Carnet noir : la dernière histoire de Raoul du Parc

Ceux qui le connaissaient bien savaient qu’en dehors de ses engagements professionnels ou au service du Châtillonnais, il n’avait pas son pareil pour raconter des histoires. Raoul du Parc vient d’écrire sa dernière. Ouin-Ouin est orphelin.

Il aura eu le temps, il y a tout juste un mois, de faire de « sa » Maison de la Forêt à Essarois (21), pour laquelle il était un président dévoué, la première Maison officielle du Parc national de forêts.

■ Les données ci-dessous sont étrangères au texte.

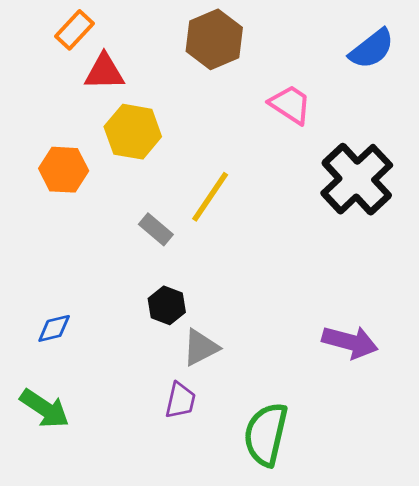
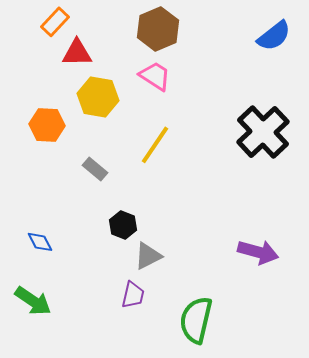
pink trapezoid: (290, 104) -> (155, 76), moved
gray rectangle: (156, 229) -> (95, 169), moved
blue diamond: (54, 328) -> (40, 242), turned 76

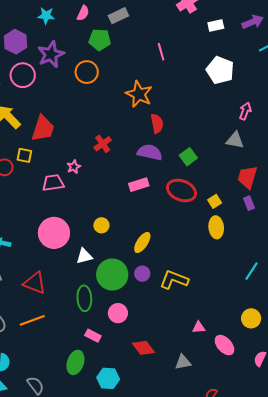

C’était pour lui l’aboutissement d’un long engagement au service du Châtillonnais, comme il en a eu d’autres, au sein de la CPME pour ne citer que celui-là.

Raoul était aussi le joyeux complice des bons moments de la vie. Geoffroy Secula, l’actuel président de la CPME 21 nous le rappelle, après avoir appris la disparition de l’ancien dirigeant de Coloradoc : « C’est une triste nouvelle, Raoul était vraiment sympa. C’est lui qui m’a laissé sa place pour rentrer au CA de la CPME. » 

À titre personnel, nous avons partagé avec lui de superbes moments de complicité entre deux volutes de cigare, avec les amis du club Tison d’Or qu’il fréquentait fidèlement, tout comme son frère Jean. Qui ne connaissait pas Raoul ne pouvait pas deviner à quel point il n’avait pas son pareil pour raconter des histoires. Le nom de « Ouin-Ouin », héros récurrent de ses prises de parole hilarantes, résonne encore dans nos têtes et dans nos cœurs.

Un mal sournois et fulgurant s’est emparé de Raoul. Il a eu raison de lui ce vendredi, à l’heure où tout le monde se lève. Raoul avait 72 ans. Nous serons nombreux à l’accompagner pour son grand voyage le mardi 1er juin à 14h30 en l’église Saint-Joseph, rue de Jouvence à Dijon. Pour transmettre aussi tout notre soutien à ses proches.